Nicht nur die Öffentlichkeit, auch die Prüfer gucken den Auszubildenden beim "Grabdesign" über die Schulter.

Und das obwohl der Trend auf Deutschlands Friedhöfen immer mehr zur Urnenbestattung – und damit zu weniger zu bearbeitender Fläche für die Friedhofsgärtner – geht. In Düren werden bereits über 60 Prozent der Verstorbenen eingeäschert Allerdings wird in ländlichen Gegenden mit 80 Prozent noch deutlich die Erdbestattung bevorzugt. „Je größer die Stadt desto mehr Urnenbeisetzungen.“

All das ist für Alexander Geschwind momentan nicht von Belang. „Mir macht das kreative Gestalten der Gräber und das Beobachten des Wachstums einfach Spaß“, sagt er über seine Motivation, Friedhofsgärtner zu werden. Und widmet sich mit präzisen, geübten Handgriffen wieder voll und ganz seiner Prüfungsaufgabe. (far)

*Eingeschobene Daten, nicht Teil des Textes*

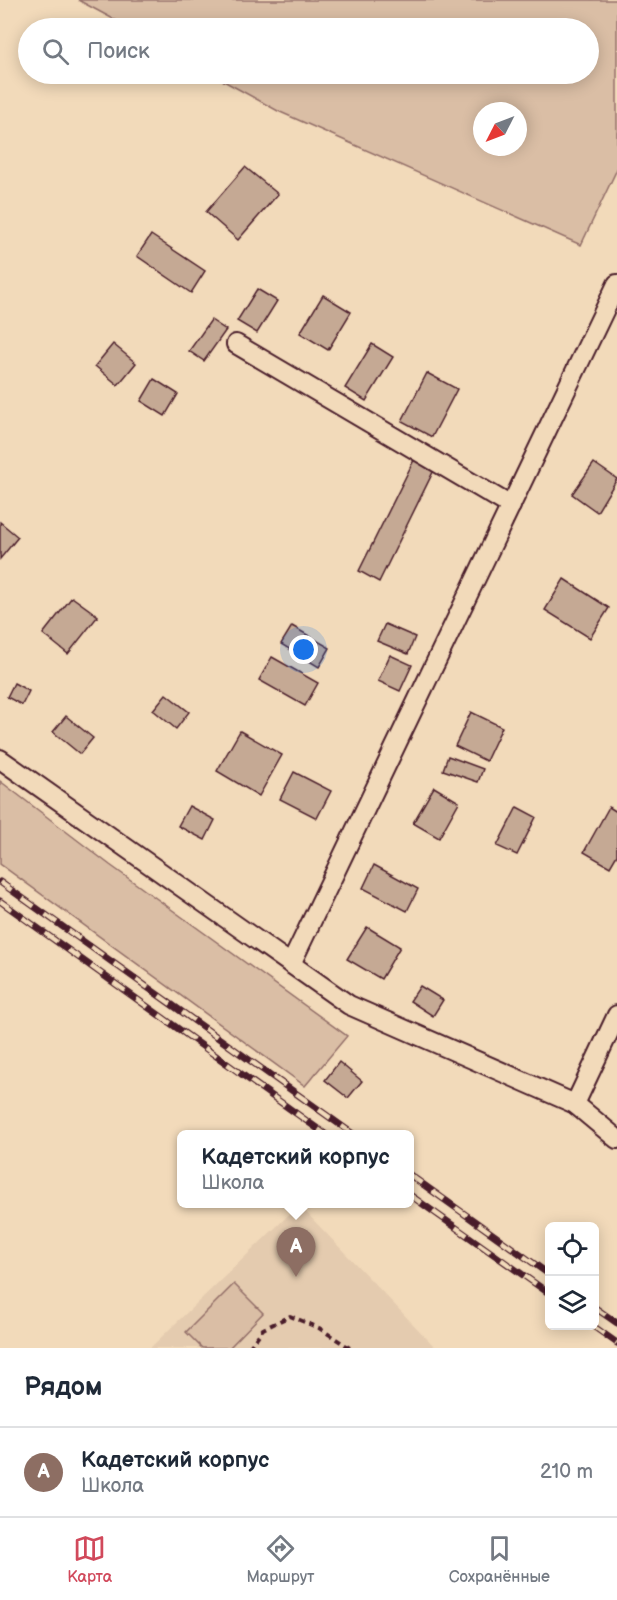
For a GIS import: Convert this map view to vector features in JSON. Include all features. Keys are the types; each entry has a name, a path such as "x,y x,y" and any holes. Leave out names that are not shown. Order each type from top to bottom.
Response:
{"street":[{"path":"291,964 617,284"},
{"path":"236,344 511,506"},
{"path":"0,759 349,1005 574,1104 617,1139"},
{"path":"574,1104 617,1014"}],"path":[{"path":"249,1348 263,1329 290,1316 319,1328 350,1348"}],"shaded area":[{"path":"78,0 617,0 617,169 581,245 278,111 229,84 599,84 599,18 111,18"},
{"path":"0,781 110,865 347,1036 305,1086 0,864"},
{"path":"296,1208 302,1208 436,1348 150,1348"},
{"path":"234,1284 263,1313 229,1348 202,1348 186,1332"}],"building":[{"path":"245,167 278,194 238,240 206,212"},
{"path":"151,235 205,271 191,293 137,256"},
{"path":"257,289 277,301 257,333 237,321"},
{"path":"323,295 351,312 328,350 300,333"},
{"path":"211,320 226,330 204,361 189,351"},
{"path":"113,344 136,363 118,385 95,366"},
{"path":"372,344 393,357 366,401 345,388"},
{"path":"427,373 457,389 432,437 402,421"},
{"path":"154,379 178,394 165,416 141,401"},
{"path":"414,460 434,470 379,582 359,571"},
{"path":"594,463 617,479 597,512 572,494"},
{"path":"0,522 18,537 0,559"},
{"path":"564,579 609,608 590,638 545,610"},
{"path":"72,597 98,616 68,654 43,634"},
{"path":"385,624 415,637 408,654 377,641"},
{"path":"292,626 330,648 319,667 281,644"},
{"path":"390,655 412,665 400,691 378,681"},
{"path":"272,657 318,683 305,706 259,680"},
{"path":"14,683 29,691 22,705 7,697"},
{"path":"166,694 189,712 176,729 153,710"},
{"path":"471,712 502,727 486,761 455,746"},
{"path":"66,716 93,738 80,754 53,732"},
{"path":"240,731 282,755 259,796 217,771"},
{"path":"448,756 483,769 478,782 443,770"},
{"path":"294,772 331,791 317,818 280,799"},
{"path":"434,787 459,802 439,838 413,823"},
{"path":"189,806 215,820 205,840 178,826"},
{"path":"517,807 536,817 517,855 497,846"},
{"path":"609,807 617,812 617,855 610,867 584,852"},
{"path":"374,865 418,889 407,911 363,888"},
{"path":"367,927 400,947 381,979 347,959"},
{"path":"420,986 443,1000 433,1016 410,1001"},
{"path":"339,1062 362,1081 348,1098 325,1080"}],"railway":[{"path":"0,882 347,1130"},
{"path":"0,901 319,1130"},
{"path":"414,1178 545,1271"},
{"path":"414,1198 545,1290"},
{"path":"599,1310 617,1323"},
{"path":"599,1330 617,1343"}],"place":[{"name":"Кадетский корпус","path":"296,1277"}]}
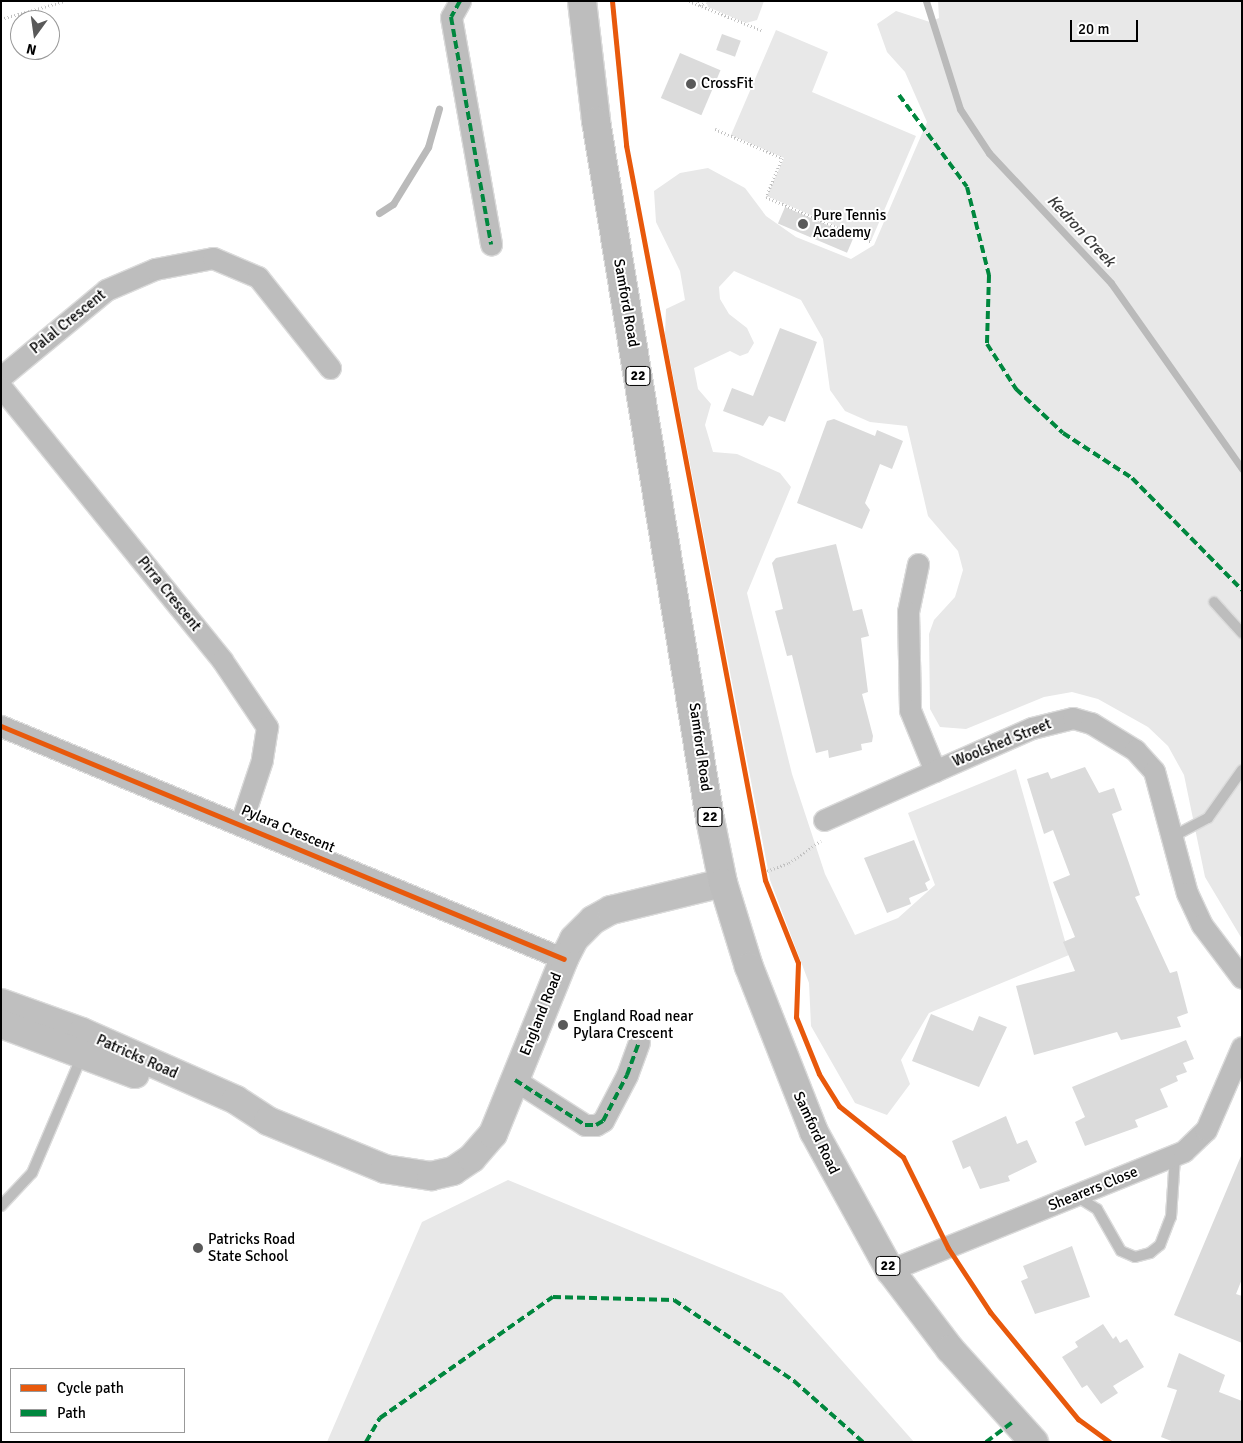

Die Prüfungsarbeiten einschließlich der Grabsteine bleiben als Mustergräber zur Besucherinformation bis zum Frühjahr 2011 am Friedhof Düren Ost erhalten. Die Dürener Friedhofsgärtner werden die Grabstätten pflegen. Die Grabsteine sind Leihgaben von lokalen Steinmetzbetrieben.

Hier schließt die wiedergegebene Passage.